Segment Start: Task inputs
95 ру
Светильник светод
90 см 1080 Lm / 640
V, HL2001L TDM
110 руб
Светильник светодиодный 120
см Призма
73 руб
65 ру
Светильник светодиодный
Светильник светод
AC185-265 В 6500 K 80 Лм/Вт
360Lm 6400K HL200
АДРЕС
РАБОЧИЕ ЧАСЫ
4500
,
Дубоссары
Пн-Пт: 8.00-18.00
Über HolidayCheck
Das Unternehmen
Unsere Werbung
Segment End: Task inputs
Segment Start: Task inputs
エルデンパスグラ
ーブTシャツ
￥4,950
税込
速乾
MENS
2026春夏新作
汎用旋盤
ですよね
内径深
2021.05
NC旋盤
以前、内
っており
Segment End: Task inputs
Which lines above hold the string "светодиодный"? Show each of them.

Task result:
Светильник светодиодный 120
Светильник светодиодный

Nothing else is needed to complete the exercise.